**Série d'exercices**
A) Indiquez si chacun des énoncés suivants concorde avec le texte sur la Baie Saint-Paul : (i) la Côte à Corbeaux a près d'un mille de longueur ; (ii) le trajet des Éboulements à la Baie Saint-Paul a duré deux heures ; (iii) Saint-Urbain compte environ cent soixante voteurs. Répondez par oui ou par non et citez à l'identique les mots du texte qui tranchent.
B) D'après le texte sur la Baie Saint-Paul, où se trouve la mine de fer titanique ?
C) Reproduisez fidèlement le passage du texte sur la Baie Saint-Paul qui commence aux mots « Il m’a fallu » et s'arrête après « incorrigibles ; c’est désolant. ».

Quand on a quitté ces quatre endroits qui font frémir ma plume, comme je l’ai dit plus haut, on arrive, après des montées et des descentes innombrables, au Cap à Corbeaux, du haut duquel l’œil plonge dans la Baie Saint-Paul, l’endroit le plus considérable de toute la côte du nord. On ne se figure pas ce qu’est un pays pareil ; la Côte à Corbeaux a près d’un mille de longueur, et, à ses pieds, parmi des méandres sans fin, serpentant au milieu d’une vallée riante et fertile, se voit la rivière de la Baie Saint-Paul, communément appelée le Bras. Voyez-vous un peu ce que cela doit être ? Descendre vingt-huit arpents en roidissant tous ses muscles pour pouvoir se retenir et ne pas dégringoler avec les cailloux que le pied pousse devant soi, et qui roulent jusqu’au bas de la côte comme au fond d’un précipice ! L’archange rebelle, dans sa chute, a dû passer par là. Un vieil habitant de l’endroit m’a raconté dans son style naïf l’histoire de la création : « Dieu, dit-il, commença par faire les mers, les fleuves, les ruisseaux, puis le district de Montréal, puis la côte du sud ; cela lui prit quatre à cinq jours. Le sixième jour, il se sentit fatigué ; mais comme il n’avait pas encore fini, de lassitude il jeta ça et là le sac de la création, et voilà comment se fit la côte nord.” »

Entre deux promontoires énormes, qui ont l’air de se défier l’un l’autre, s’ouvre la Baie Saint-Paul et la rivière qui la continue. Cette rivière est peu de chose un arpent ou deux de largeur, mais des détours sans fin qui la font perdre à chaque instant de vue ; tantôt des terrains plats, tantôt des escarpements subits, tantôt des oasis délicieusement couchées dans les eaux.

Il m’a fallu trois heures pour me rendre des Éboulements à la Baie Saint-Paul, distance de trois lieues. J’avais pris un cabriolet, véhicule disloquant ; aussi, à mon arrivée, j’avais les os comme un effet d’indigestion, et le cœur me battait dans la poitrine comme un caillou qu’on met au bout d’une planche pour le faire sauter.

La Baie Saint-Paul fait un contraste étonnant avec le reste de la côte nord ; la vallée, coupée en deux par la rivière, a environ deux milles de largeur, et, sur toute sa longueur, passe un chemin agréable et facile, de quatre lieues, qui mène à Saint-Urbain, où se trouve la mine de fer titanique.

Saint-Urbain est une concession située en arrière de la Baie Saint-Paul, et qui compte à peu près cent soixante voteurs, tous des rouges incorrigibles ; c’est désolant.

**Matériel fourni**

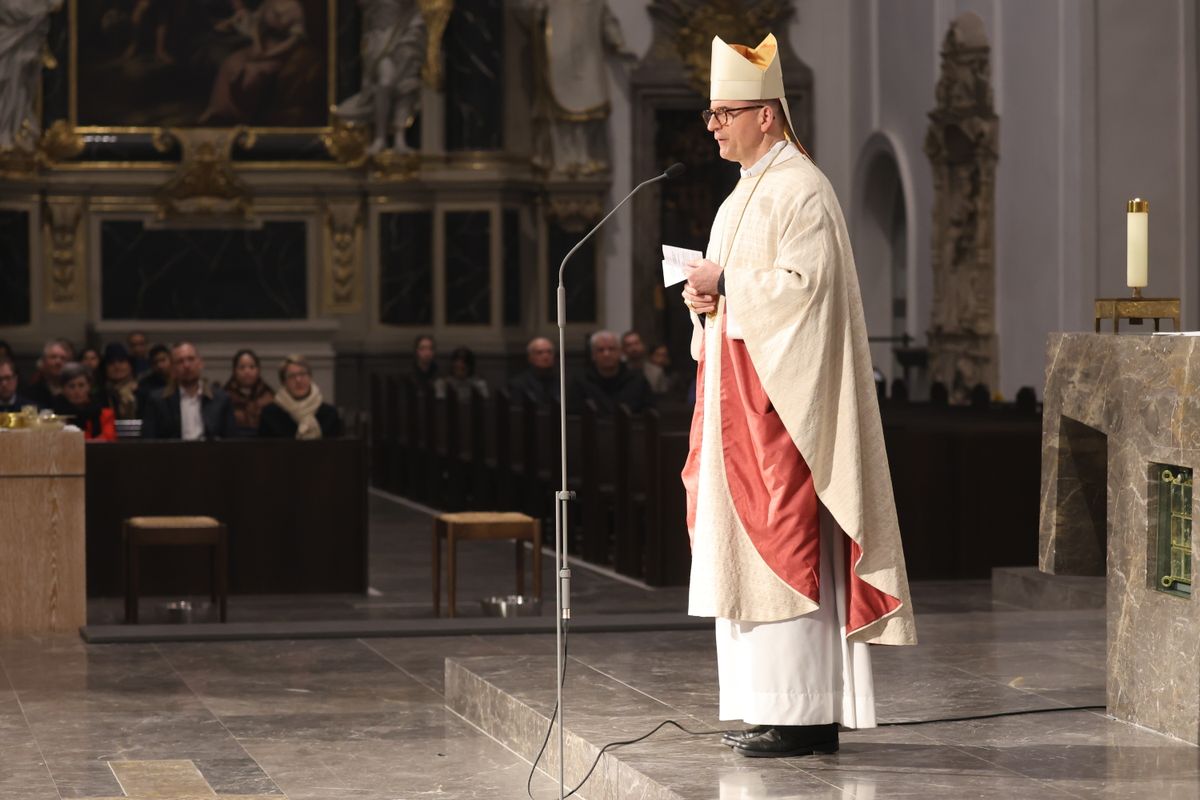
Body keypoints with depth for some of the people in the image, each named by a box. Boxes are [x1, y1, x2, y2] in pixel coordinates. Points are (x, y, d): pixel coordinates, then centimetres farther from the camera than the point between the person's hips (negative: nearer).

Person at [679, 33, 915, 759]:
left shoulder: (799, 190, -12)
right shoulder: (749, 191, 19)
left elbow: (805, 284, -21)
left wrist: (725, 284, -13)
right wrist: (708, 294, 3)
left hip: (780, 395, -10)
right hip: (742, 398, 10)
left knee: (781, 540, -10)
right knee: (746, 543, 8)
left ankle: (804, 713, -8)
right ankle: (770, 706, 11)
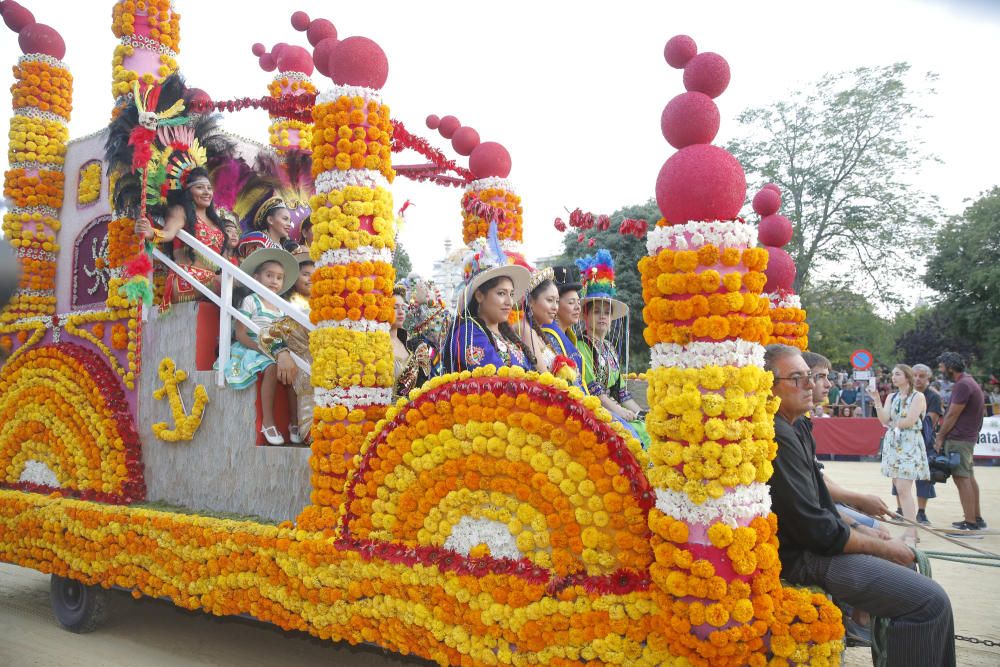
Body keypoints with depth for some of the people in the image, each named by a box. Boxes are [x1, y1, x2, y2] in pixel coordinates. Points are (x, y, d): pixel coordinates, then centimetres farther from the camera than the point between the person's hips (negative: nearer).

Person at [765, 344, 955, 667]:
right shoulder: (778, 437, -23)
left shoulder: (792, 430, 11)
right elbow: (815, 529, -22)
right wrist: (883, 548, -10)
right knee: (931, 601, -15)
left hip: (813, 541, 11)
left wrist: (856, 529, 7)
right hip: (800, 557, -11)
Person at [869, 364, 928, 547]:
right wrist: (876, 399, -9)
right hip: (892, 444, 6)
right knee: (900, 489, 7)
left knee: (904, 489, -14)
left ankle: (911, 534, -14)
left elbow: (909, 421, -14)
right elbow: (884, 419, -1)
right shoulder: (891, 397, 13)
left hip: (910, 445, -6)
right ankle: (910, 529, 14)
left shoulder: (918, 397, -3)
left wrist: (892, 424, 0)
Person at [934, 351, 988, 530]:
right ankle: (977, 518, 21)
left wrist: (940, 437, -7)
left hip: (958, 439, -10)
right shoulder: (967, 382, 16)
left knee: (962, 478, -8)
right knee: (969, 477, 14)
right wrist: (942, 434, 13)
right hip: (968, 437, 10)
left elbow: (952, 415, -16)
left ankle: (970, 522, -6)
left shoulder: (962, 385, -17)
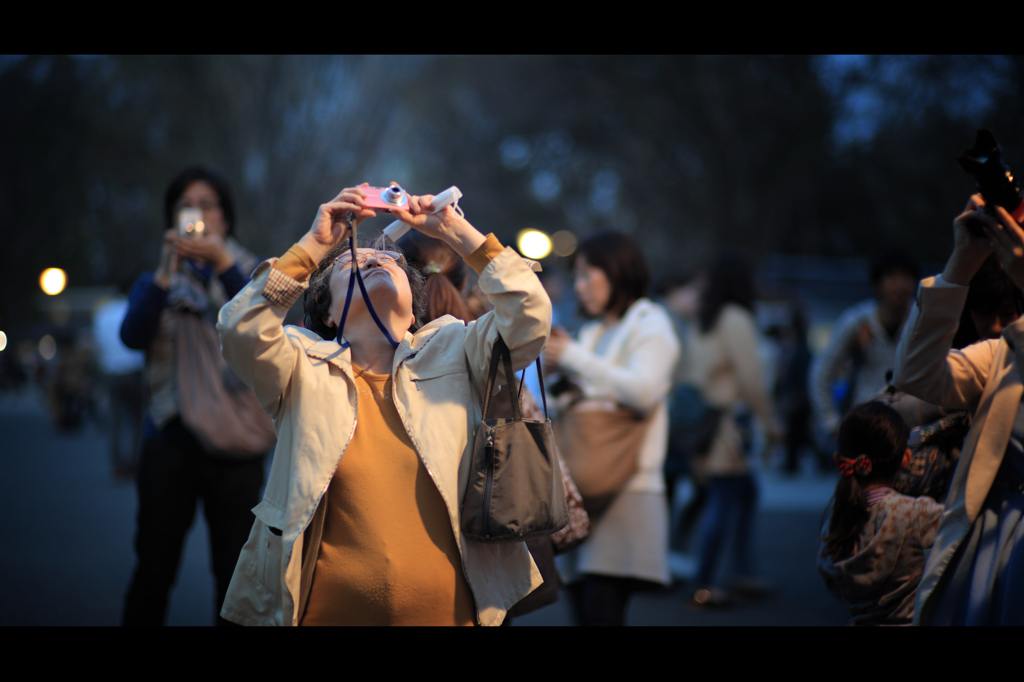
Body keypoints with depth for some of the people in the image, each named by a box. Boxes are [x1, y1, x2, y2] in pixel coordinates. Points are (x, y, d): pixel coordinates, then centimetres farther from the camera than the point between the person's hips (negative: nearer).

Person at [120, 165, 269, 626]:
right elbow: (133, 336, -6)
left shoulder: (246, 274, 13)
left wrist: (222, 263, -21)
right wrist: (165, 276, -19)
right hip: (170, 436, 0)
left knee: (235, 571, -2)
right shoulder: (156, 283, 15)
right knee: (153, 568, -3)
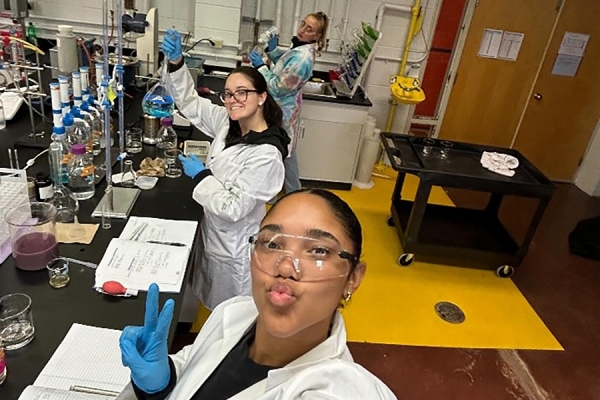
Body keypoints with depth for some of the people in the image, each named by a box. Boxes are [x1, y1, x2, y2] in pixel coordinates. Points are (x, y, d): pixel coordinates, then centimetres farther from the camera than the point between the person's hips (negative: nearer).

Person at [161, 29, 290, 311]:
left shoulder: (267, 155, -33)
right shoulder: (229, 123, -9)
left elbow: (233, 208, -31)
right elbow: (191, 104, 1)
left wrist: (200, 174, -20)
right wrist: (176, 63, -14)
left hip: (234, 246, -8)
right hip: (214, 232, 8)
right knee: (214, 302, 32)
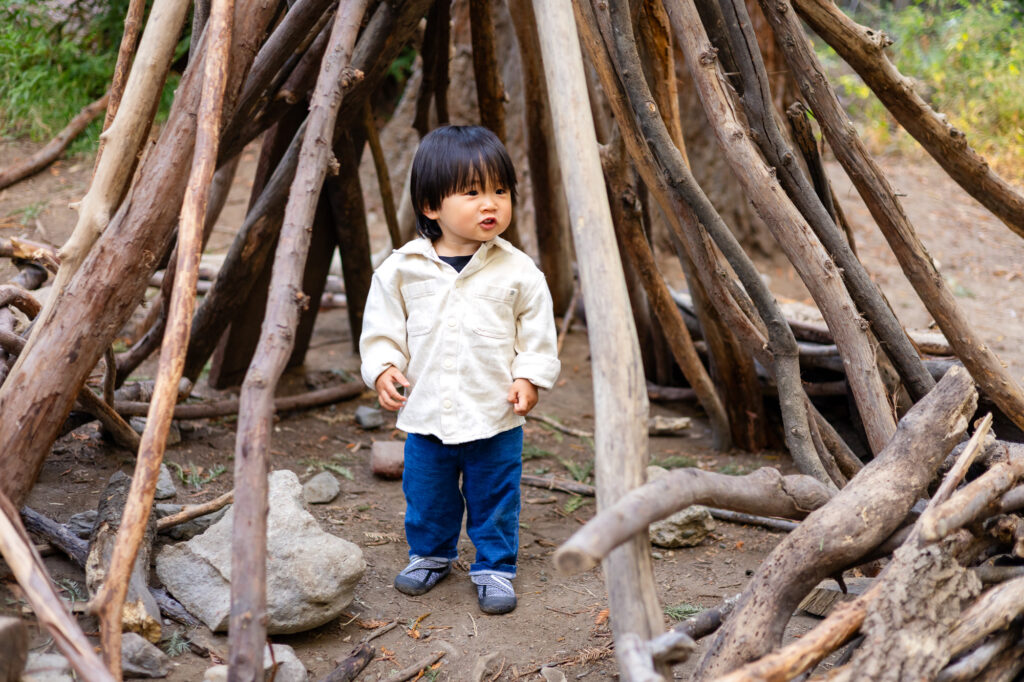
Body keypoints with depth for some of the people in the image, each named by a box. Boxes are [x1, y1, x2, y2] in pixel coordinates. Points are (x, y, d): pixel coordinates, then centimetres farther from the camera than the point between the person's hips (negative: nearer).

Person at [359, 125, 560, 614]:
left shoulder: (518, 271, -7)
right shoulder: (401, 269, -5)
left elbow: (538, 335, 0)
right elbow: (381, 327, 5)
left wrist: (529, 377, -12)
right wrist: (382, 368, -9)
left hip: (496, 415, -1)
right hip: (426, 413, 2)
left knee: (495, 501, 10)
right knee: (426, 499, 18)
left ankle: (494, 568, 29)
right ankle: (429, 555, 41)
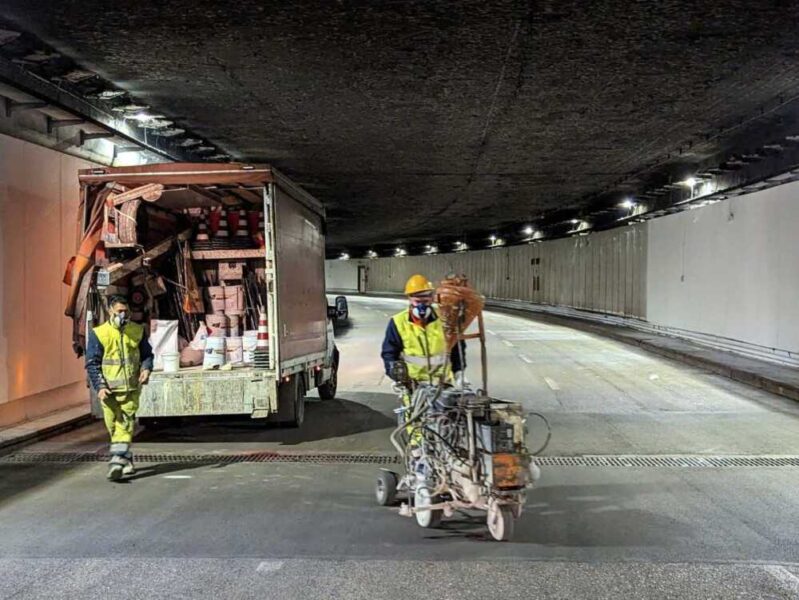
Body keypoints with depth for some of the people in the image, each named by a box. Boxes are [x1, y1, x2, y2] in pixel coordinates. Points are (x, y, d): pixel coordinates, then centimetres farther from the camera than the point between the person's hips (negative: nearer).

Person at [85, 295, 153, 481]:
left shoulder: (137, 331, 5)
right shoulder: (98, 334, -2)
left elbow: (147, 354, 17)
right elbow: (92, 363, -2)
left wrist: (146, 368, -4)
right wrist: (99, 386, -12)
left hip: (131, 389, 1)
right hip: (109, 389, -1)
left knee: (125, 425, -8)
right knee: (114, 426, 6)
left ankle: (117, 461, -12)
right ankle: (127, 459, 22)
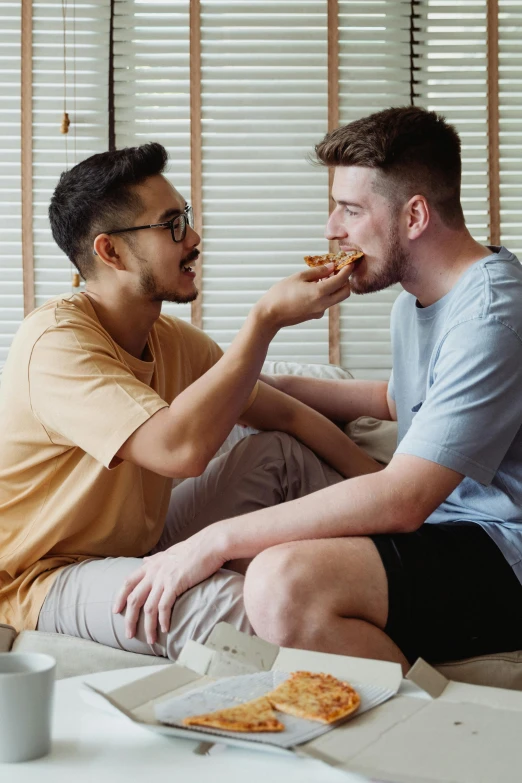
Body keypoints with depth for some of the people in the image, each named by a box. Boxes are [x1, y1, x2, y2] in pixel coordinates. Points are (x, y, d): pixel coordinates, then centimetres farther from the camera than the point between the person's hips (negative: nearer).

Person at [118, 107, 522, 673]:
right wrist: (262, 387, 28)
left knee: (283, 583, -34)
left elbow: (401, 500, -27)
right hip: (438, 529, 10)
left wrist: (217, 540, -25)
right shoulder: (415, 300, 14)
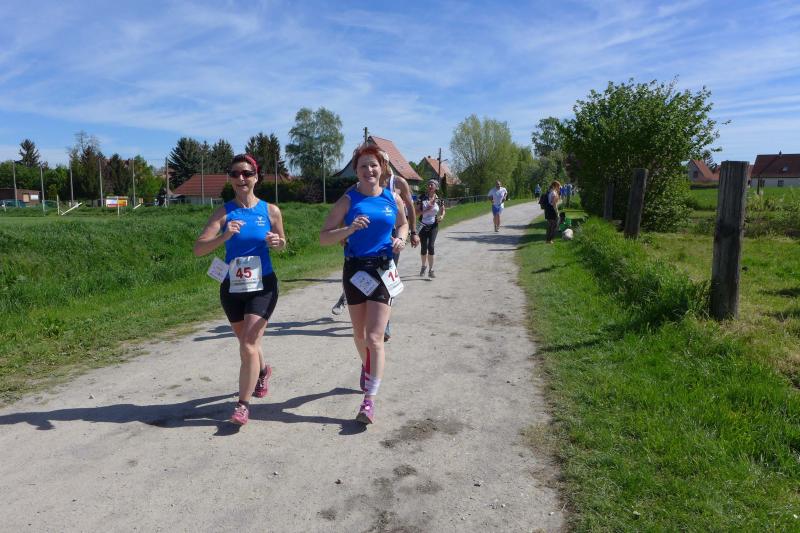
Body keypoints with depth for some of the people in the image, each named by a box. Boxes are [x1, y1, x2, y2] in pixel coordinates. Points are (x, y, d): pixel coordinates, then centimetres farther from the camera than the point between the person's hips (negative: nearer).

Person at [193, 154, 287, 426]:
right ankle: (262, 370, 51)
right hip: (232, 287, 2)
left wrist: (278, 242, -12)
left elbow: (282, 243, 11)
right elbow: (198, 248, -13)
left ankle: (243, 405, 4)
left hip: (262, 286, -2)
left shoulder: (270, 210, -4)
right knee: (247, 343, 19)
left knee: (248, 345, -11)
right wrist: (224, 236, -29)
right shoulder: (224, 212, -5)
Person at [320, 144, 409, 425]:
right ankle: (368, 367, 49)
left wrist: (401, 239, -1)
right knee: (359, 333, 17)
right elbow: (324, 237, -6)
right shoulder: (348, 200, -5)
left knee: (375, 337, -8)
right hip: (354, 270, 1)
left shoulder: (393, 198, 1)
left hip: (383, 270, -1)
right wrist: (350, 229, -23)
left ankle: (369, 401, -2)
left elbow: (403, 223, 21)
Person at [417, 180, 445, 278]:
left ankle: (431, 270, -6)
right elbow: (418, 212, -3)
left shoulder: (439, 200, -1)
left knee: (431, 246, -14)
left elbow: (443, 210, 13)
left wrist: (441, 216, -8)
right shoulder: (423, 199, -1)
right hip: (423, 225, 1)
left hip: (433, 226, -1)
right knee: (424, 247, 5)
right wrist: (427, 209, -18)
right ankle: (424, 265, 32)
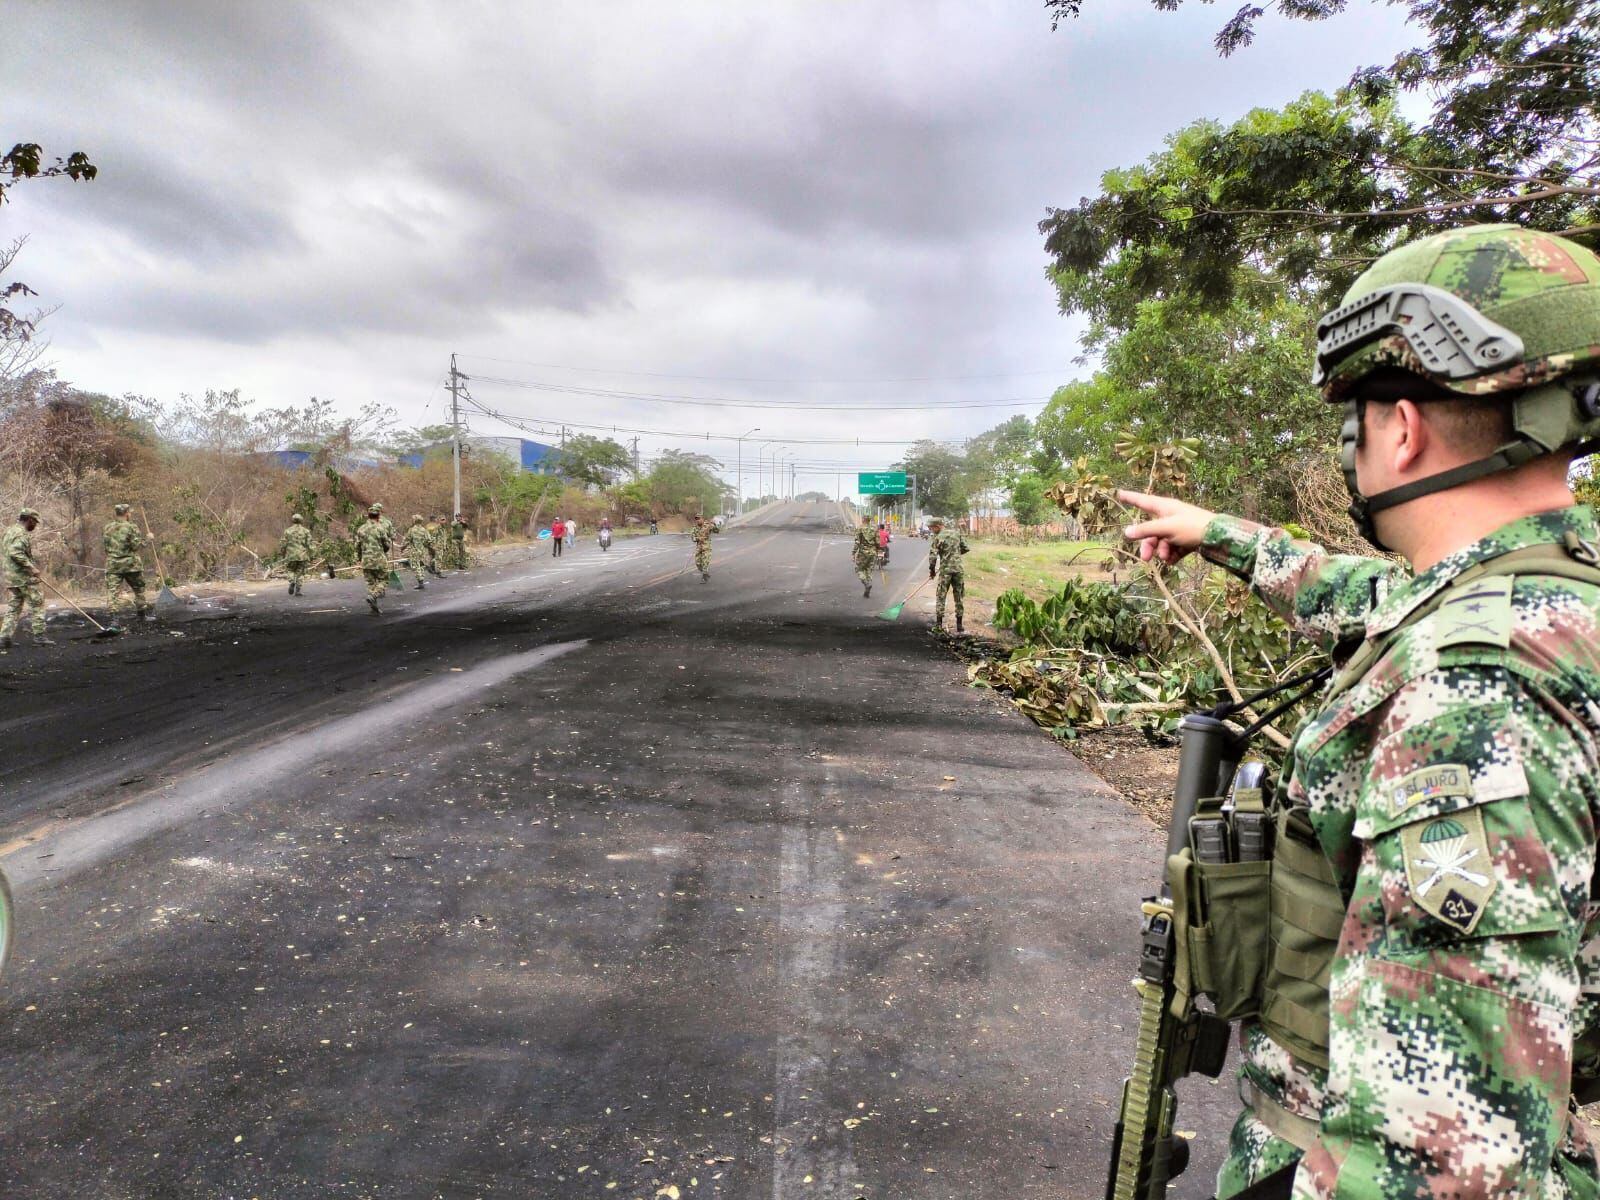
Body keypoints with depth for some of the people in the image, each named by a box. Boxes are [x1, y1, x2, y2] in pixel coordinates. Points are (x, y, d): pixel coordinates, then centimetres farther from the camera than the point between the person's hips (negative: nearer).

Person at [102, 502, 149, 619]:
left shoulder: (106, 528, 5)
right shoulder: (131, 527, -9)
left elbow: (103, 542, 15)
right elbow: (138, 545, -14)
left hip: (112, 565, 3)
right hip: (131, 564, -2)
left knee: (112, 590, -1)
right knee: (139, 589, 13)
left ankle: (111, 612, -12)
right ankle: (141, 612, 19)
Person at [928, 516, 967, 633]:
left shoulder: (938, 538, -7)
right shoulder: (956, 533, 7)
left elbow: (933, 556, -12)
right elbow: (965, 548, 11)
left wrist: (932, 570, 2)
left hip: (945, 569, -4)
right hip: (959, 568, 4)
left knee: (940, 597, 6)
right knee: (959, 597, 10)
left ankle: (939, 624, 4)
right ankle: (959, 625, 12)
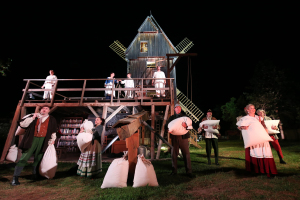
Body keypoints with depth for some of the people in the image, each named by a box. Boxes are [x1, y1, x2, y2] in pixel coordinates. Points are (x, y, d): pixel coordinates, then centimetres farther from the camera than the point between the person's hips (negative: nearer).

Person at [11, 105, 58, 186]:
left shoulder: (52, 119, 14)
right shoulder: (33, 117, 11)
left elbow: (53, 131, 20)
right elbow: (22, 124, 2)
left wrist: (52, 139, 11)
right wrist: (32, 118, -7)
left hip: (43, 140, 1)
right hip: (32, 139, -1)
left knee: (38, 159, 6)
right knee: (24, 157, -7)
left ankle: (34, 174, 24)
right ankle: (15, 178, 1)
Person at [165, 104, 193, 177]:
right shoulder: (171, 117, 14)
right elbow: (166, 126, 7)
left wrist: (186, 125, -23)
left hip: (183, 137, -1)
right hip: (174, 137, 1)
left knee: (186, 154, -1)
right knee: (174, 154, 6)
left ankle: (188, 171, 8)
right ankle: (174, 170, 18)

**Vos réponses écrites**
A)
(i) Oui : « la Côte à Corbeaux a près d’un mille de longueur ».
(ii) Non : « Il m’a fallu trois heures pour me rendre des Éboulements à la Baie Saint-Paul ».
(iii) Oui : « qui compte à peu près cent soixante voteurs ».

B) À Saint-Urbain.

C)
Il m’a fallu trois heures pour me rendre des Éboulements à la Baie Saint-Paul, distance de trois lieues. J’avais pris un cabriolet, véhicule disloquant ; aussi, à mon arrivée, j’avais les os comme un effet d’indigestion, et le cœur me battait dans la poitrine comme un caillou qu’on met au bout d’une planche pour le faire sauter.

La Baie Saint-Paul fait un contraste étonnant avec le reste de la côte nord ; la vallée, coupée en deux par la rivière, a environ deux milles de largeur, et, sur toute sa longueur, passe un chemin agréable et facile, de quatre lieues, qui mène à Saint-Urbain, où se trouve la mine de fer titanique.

Saint-Urbain est une concession située en arrière de la Baie Saint-Paul, et qui compte à peu près cent soixante voteurs, tous des rouges incorrigibles ; c’est désolant.